I'm a half semester away from graduating with a BS in Physics, so I hope I can sorta count here.

Honestly, learning about quantum mechanics has made me believe in some form of higher conciousness out there that can comprehend what we can't. I refuse to believe that there isn't SOMETHING out there that is smarter than us and can comprehend things we can't. The questions about WHY things are, why is coulomb's constant the magnitude that it is, why is the uncertainty principle a thing, why is gravity so much weaker than the other fundemental forces, all make me just wonder.

I don't like to think that we live in a univsere where those questions have no explanation. I like to think that there is something, either in a plane of existence higher than us, or exists in the same universe but just with a higher level of consciousness that DOES understand what we don't. Learning about how much we know just unveils how much we don't know, and it's because of that I believe there has to be something greater than us.
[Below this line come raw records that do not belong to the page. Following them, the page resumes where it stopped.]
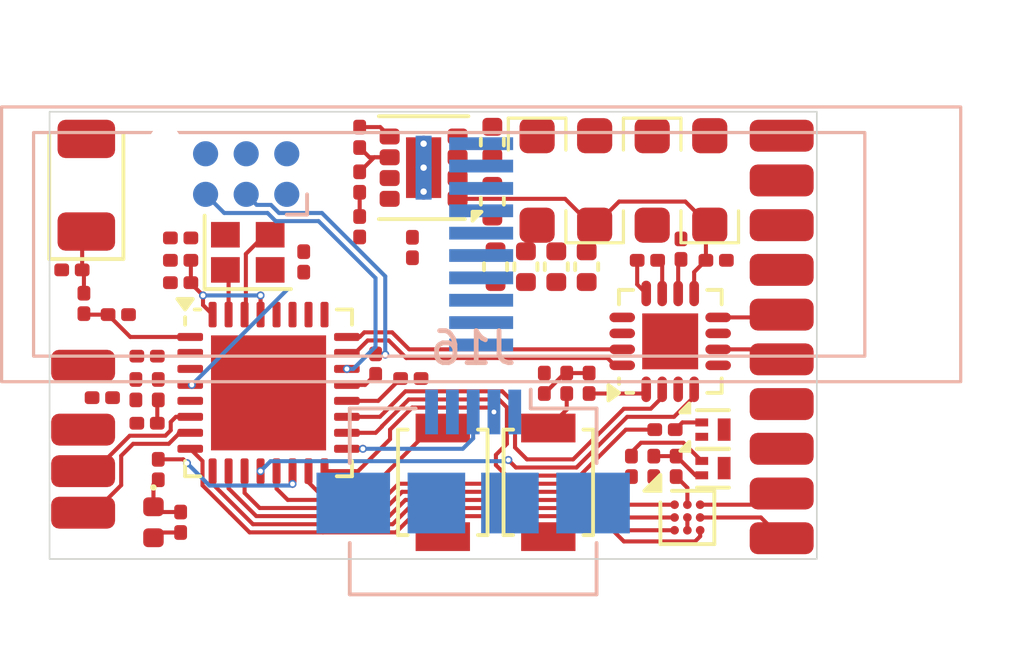
<source format=kicad_pcb>
(kicad_pcb
	(version 20240108)
	(generator "pcbnew")
	(generator_version "8.0")
	(general
		(thickness 1.6)
		(legacy_teardrops no)
	)
	(paper "A4")
	(layers
		(0 "F.Cu" signal)
		(31 "B.Cu" signal)
		(32 "B.Adhes" user "B.Adhesive")
		(33 "F.Adhes" user "F.Adhesive")
		(34 "B.Paste" user)
		(35 "F.Paste" user)
		(36 "B.SilkS" user "B.Silkscreen")
		(37 "F.SilkS" user "F.Silkscreen")
		(38 "B.Mask" user)
		(39 "F.Mask" user)
		(40 "Dwgs.User" user "User.Drawings")
		(41 "Cmts.User" user "User.Comments")
		(42 "Eco1.User" user "User.Eco1")
		(43 "Eco2.User" user "User.Eco2")
		(44 "Edge.Cuts" user)
		(45 "Margin" user)
		(46 "B.CrtYd" user "B.Courtyard")
		(47 "F.CrtYd" user "F.Courtyard")
		(48 "B.Fab" user)
		(49 "F.Fab" user)
		(50 "User.1" user)
		(51 "User.2" user)
		(52 "User.3" user)
		(53 "User.4" user)
		(54 "User.5" user)
		(55 "User.6" user)
		(56 "User.7" user)
		(57 "User.8" user)
		(58 "User.9" user)
	)
	(setup
		(pad_to_mask_clearance 0)
		(allow_soldermask_bridges_in_footprints no)
		(pcbplotparams
			(layerselection 0x00010fc_ffffffff)
			(plot_on_all_layers_selection 0x0000000_00000000)
			(disableapertmacros no)
			(usegerberextensions no)
			(usegerberattributes yes)
			(usegerberadvancedattributes yes)
			(creategerberjobfile yes)
			(dashed_line_dash_ratio 12.000000)
			(dashed_line_gap_ratio 3.000000)
			(svgprecision 4)
			(plotframeref no)
			(viasonmask no)
			(mode 1)
			(useauxorigin no)
			(hpglpennumber 1)
			(hpglpenspeed 20)
			(hpglpendiameter 15.000000)
			(pdf_front_fp_property_popups yes)
			(pdf_back_fp_property_popups yes)
			(dxfpolygonmode yes)
			(dxfimperialunits yes)
			(dxfusepcbnewfont yes)
			(psnegative no)
			(psa4output no)
			(plotreference yes)
			(plotvalue yes)
			(plotfptext yes)
			(plotinvisibletext no)
			(sketchpadsonfab no)
			(subtractmaskfromsilk no)
			(outputformat 1)
			(mirror no)
			(drillshape 1)
			(scaleselection 1)
			(outputdirectory "")
		)
	)
	(net 0 "")
	(net 1 "unconnected-(AE1-PCB_Trace-Pad2)")
	(net 2 "Net-(AE1-FEED)")
	(net 3 "GND")
	(net 4 "ANT")
	(net 5 "+3V3")
	(net 6 "Net-(C9-Pad1)")
	(net 7 "+12V")
	(net 8 "Net-(U3-SS{slash}TR)")
	(net 9 "Net-(U3-FB)")
	(net 10 "Net-(U7-CPL)")
	(net 11 "Net-(U7-CPH)")
	(net 12 "Net-(U7-VCP)")
	(net 13 "PROG_TX")
	(net 14 "PROG_RX")
	(net 15 "Net-(J16-D-)")
	(net 16 "Net-(J16-D+)")
	(net 17 "unconnected-(J16-ID-Pad4)")
	(net 18 "SCL")
	(net 19 "Net-(D1-K)")
	(net 20 "SDA")
	(net 21 "Net-(Q2-G)")
	(net 22 "unconnected-(J16-VBUS-Pad1)")
	(net 23 "T1")
	(net 24 "T2")
	(net 25 "unconnected-(R5-Pad1)")
	(net 26 "MOT_FAULT")
	(net 27 "I2S_SD")
	(net 28 "I2S_LR")
	(net 29 "I2S_BCLK")
	(net 30 "I2S_DIN")
	(net 31 "unconnected-(U3-PG-Pad7)")
	(net 32 "Net-(Q1-G)")
	(net 33 "/XTAL_P")
	(net 34 "/XTAL_N")
	(net 35 "/LSPP")
	(net 36 "/LSPN")
	(net 37 "/X1")
	(net 38 "/X2")
	(net 39 "Net-(R3-Pad1)")
	(net 40 "MOT_IPROPRI")
	(net 41 "MOT_EN")
	(net 42 "unconnected-(U7-VREF-Pad3)")
	(net 43 "MOT_PH")
	(net 44 "unconnected-(U7-IMODE-Pad5)")
	(net 45 "/M1")
	(net 46 "/M2")
	(net 47 "/AC1")
	(net 48 "/AC2")
	(net 49 "CHIP_EN")
	(net 50 "unconnected-(U4-GPIO22{slash}SDIO_DATA2-Pad27)")
	(net 51 "unconnected-(U4-GPIO23{slash}SDIO_DATA3-Pad28)")
	(net 52 "unconnected-(U4-GPIO20{slash}SDIO_DATA0{slash}FSPICS4-Pad25)")
	(net 53 "unconnected-(U4-GPIO21{slash}SDIO_DATA1{slash}FSPICS5-Pad26)")
	(net 54 "unconnected-(U6-GND-Pad6)")
	(net 55 "unconnected-(U6-SCL-Pad2)")
	(net 56 "unconnected-(U6-RS-Pad3)")
	(net 57 "unconnected-(U6-SDA-Pad1)")
	(net 58 "unconnected-(U6-CS-Pad5)")
	(net 59 "unconnected-(U6-LEDA-Pad8)")
	(net 60 "unconnected-(U6-VCC-Pad7)")
	(net 61 "unconnected-(U6-LEDK-Pad9)")
	(net 62 "unconnected-(U6-RES-Pad4)")
	(net 63 "unconnected-(U6-GND-Pad10)")
	(net 64 "INFO_LED")
	(net 65 "PROG_EN")
	(net 66 "Net-(R7-Pad1)")
	(net 67 "PROG_IO9")
	(net 68 "Net-(U4-U0TXD{slash}GPIO16{slash}FSPICS0)")
	(footprint "Capacitor_SMD:C_0201_0603Metric" (layer "F.Cu") (at 127.15 60.3 180))
	(footprint "Capacitor_SMD:C_0201_0603Metric" (layer "F.Cu") (at 142.8 57.3 180))
	(footprint "Crystal:Crystal_SMD_2016-4Pin_2.0x1.6mm" (layer "F.Cu") (at 130.3 57.05))
	(footprint "Connector_Wire:SolderWirePad_1x01_SMD_1x2mm" (layer "F.Cu") (at 147 56.2 90))
	(footprint "Resistor_SMD:R_0201_0603Metric" (layer "F.Cu") (at 127.5 63.85 90))
	(footprint "Capacitor_SMD:C_0201_0603Metric" (layer "F.Cu") (at 143.7 63.75 90))
	(footprint "Connector_Wire:SolderWirePad_1x01_SMD_1x2mm" (layer "F.Cu") (at 125.15 65.2 90))
	(footprint "Package_BGA:WLP-9_1.448x1.468mm_Layout3x3_P0.4mm_Ball0.27mm_Pad0.25mm" (layer "F.Cu") (at 144.05 65.35))
	(footprint "Capacitor_SMD:C_0201_0603Metric" (layer "F.Cu") (at 144.95 57.3 180))
	(footprint "Resistor_SMD:R_0201_0603Metric" (layer "F.Cu") (at 133.8 56.25 90))
	(footprint "LED_SMD:LED_0402_1005Metric" (layer "F.Cu") (at 127.35 65.5 -90))
	(footprint "Capacitor_SMD:C_0201_0603Metric" (layer "F.Cu") (at 135.4 61))
	(footprint "Button_Switch_SMD:SW_SPST_B3U-1000P" (layer "F.Cu") (at 139.7 64.25 90))
	(footprint "Inductor_SMD:L_0201_0603Metric" (layer "F.Cu") (at 127.5 61.35 90))
	(footprint "Connector_Wire:SolderWirePad_1x01_SMD_1x2mm" (layer "F.Cu") (at 147 63.2 90))
	(footprint "Connector_Wire:SolderWirePad_1x01_SMD_1x2mm" (layer "F.Cu") (at 147 57.6 90))
	(footprint "Connector_Wire:SolderWirePad_1x01_SMD_1x2mm" (layer "F.Cu") (at 147 61.8 90))
	(footprint "liebler_SEMICONDUCTORS:D_SOD-123F_smaller" (layer "F.Cu") (at 144.75 54.8 90))
	(footprint "Inductor_SMD:L_0201_0603Metric" (layer "F.Cu") (at 125.175 58.65 -90))
	(footprint "Capacitor_SMD:C_0402_1005Metric" (layer "F.Cu") (at 137.95 55.45 -90))
	(footprint "Capacitor_SMD:C_0402_1005Metric" (layer "F.Cu") (at 137.95 53.6 -90))
	(footprint "Connector_Wire:SolderWirePad_1x01_SMD_1x2mm" (layer "F.Cu") (at 147 53.4 90))
	(footprint "Capacitor_SMD:C_0201_0603Metric" (layer "F.Cu") (at 127.15 62.4 180))
	(footprint "Connector_Wire:SolderWirePad_1x01_SMD_1x2mm" (layer "F.Cu") (at 147 54.8 90))
	(footprint "Connector_Wire:SolderWirePad_1x01_SMD_1x2mm" (layer "F.Cu") (at 147 64.6 90))
	(footprint "Capacitor_SMD:C_0201_0603Metric" (layer "F.Cu") (at 124.8 57.6 180))
	(footprint "Resistor_SMD:R_0201_0603Metric" (layer "F.Cu") (at 128.2 65.5 -90))
	(footprint "Connector_Wire:SolderWirePad_1x01_SMD_1x2mm" (layer "F.Cu") (at 147 59 90))
	(footprint "Capacitor_SMD:C_0402_1005Metric" (layer "F.Cu") (at 139 57.5 90))
	(footprint "Capacitor_SMD:C_0201_0603Metric" (layer "F.Cu") (at 128.2 58 180))
	(footprint "Capacitor_SMD:C_0201_0603Metric" (layer "F.Cu") (at 135.45 56.9 -90))
	(footprint "Package_LGA:Texas_SIL0008D_MicroSiP-8-1EP_2.8x3mm_P0.65mm_EP1.1x1.9mm_ThermalVias" (layer "F.Cu") (at 135.8 54.4 180))
	(footprint "liebler_SEMICONDUCTORS:D_SOD-123F_smaller" (layer "F.Cu") (at 141.15 54.8 90))
	(footprint "Capacitor_SMD:C_0201_0603Metric" (layer "F.Cu") (at 128.2 56.6))
	(footprint "Resistor_SMD:R_0201_0603Metric" (layer "F.Cu") (at 143.35 62.6))
	(footprint "Button_Switch_SMD:SW_SPST_B3U-1000P" (layer "F.Cu") (at 136.4 64.25 90))
	(footprint "Connector_Wire:SolderWirePad_1x01_SMD_1x2mm" (layer "F.Cu") (at 125.15 60.6 90))
	(footprint "Package_DFN_QFN:Diodes_DFN1006-3" (layer "F.Cu") (at 144.85 63.805))
	(footprint "Capacitor_SMD:C_0402_1005Metric" (layer "F.Cu") (at 138.05 57.5 -90))
	(footprint "Capacitor_SMD:C_0402_1005Metric" (layer "F.Cu") (at 139.95 57.5 90))
	(footprint "Resistor_SMD:R_0201_0603Metric" (layer "F.Cu") (at 134.3 60.55 90))
	(footprint "Package_DFN_QFN:Diodes_DFN1006-3" (layer "F.Cu") (at 144.85 62.6))
	(footprint "Connector_Wire:SolderWirePad_1x01_SMD_1x2mm" (layer "F.Cu") (at 125.15 63.9 90))
	(footprint "Resistor_SMD:R_0201_0603Metric" (layer "F.Cu") (at 133.8 54.85 90))
	(footprint "Connector_Wire:SolderWirePad_1x01_SMD_1x2mm" (layer "F.Cu") (at 147 66 90))
	(footprint "Resistor_SMD:R_0201_0603Metric" (layer "F.Cu") (at 133.8 53.45 90))
	(footprint "Resistor_SMD:R_0201_0603Metric"
		(layer "F.Cu")
		(uuid "bf186eae-265f-4823-9b54-9d5593c030dc")
		(at 142.3 63.75 90)
		(descr "Resistor SMD 0201 (0603 Metric), square (rectangular) end terminal, IPC_7351 nominal, (Body size
... [152717 chars truncated]
</source>
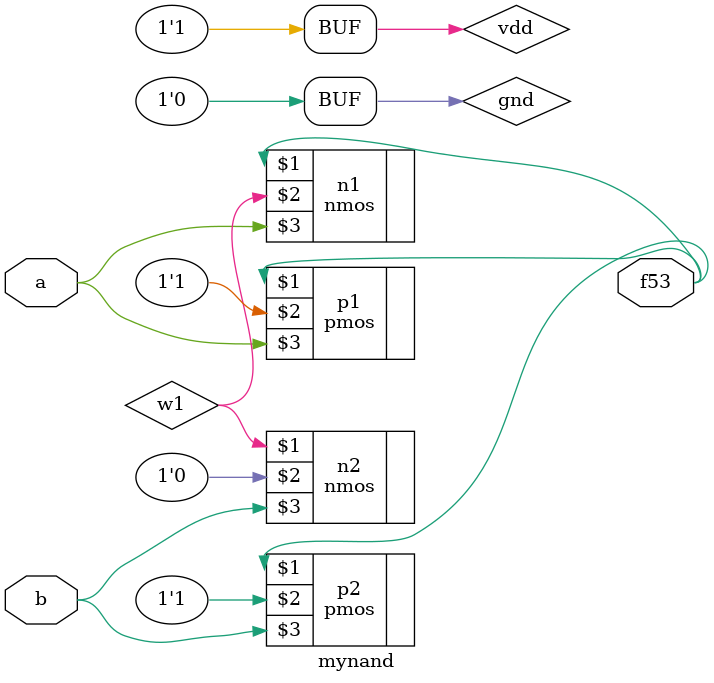
<source format=v>
`timescale 1ns / 1ps
module mixedfourand(
    input a,
    input b,
    input c,
    input d,
    output f
    );
	 wire w1,w2,w3;
	 mynand m1(a,b,w1);
	 mynand m2(c,d,w2);
	 mynor m3(w1,w2,f);
	 
endmodule


module mynor(
    input a,
    input b,
    output f
    );
	 supply0 gnd;
	 supply1 vdd;
	 wire w1,w2,w3,w4;
	 pmos p1(w1,vdd,a);
	 pmos p2(f,w1,b);
	 nmos n1(f,gnd,a);
	 nmos n2(f,gnd,b);


endmodule


module mynand(
    input a,
    input b,
    output f53
    );
	 wire w1;
	 supply1 vdd;
	 supply0 gnd;
	 pmos p1(f53,vdd,a);
	 pmos p2(f53,vdd,b);
	 nmos n1(f53,w1,a);
	 nmos n2(w1,gnd,b);

endmodule

</source>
I don't believe in God like Christians or Muslims do, but I believe in something larger than us. To think human conciousness is the highest form of conciousness in the universe is extremely arrogant and frankly naive. It definitely puts me in the agnostic camp, but coming in as a freshman I was a firm atheist who thought the notion that there was any higher power was stupid. But just seeing first hand how miracously everyting just 'works' really made me doubt that there wasn't something pulling the strings, or something that can comprehend why these strings are pulled.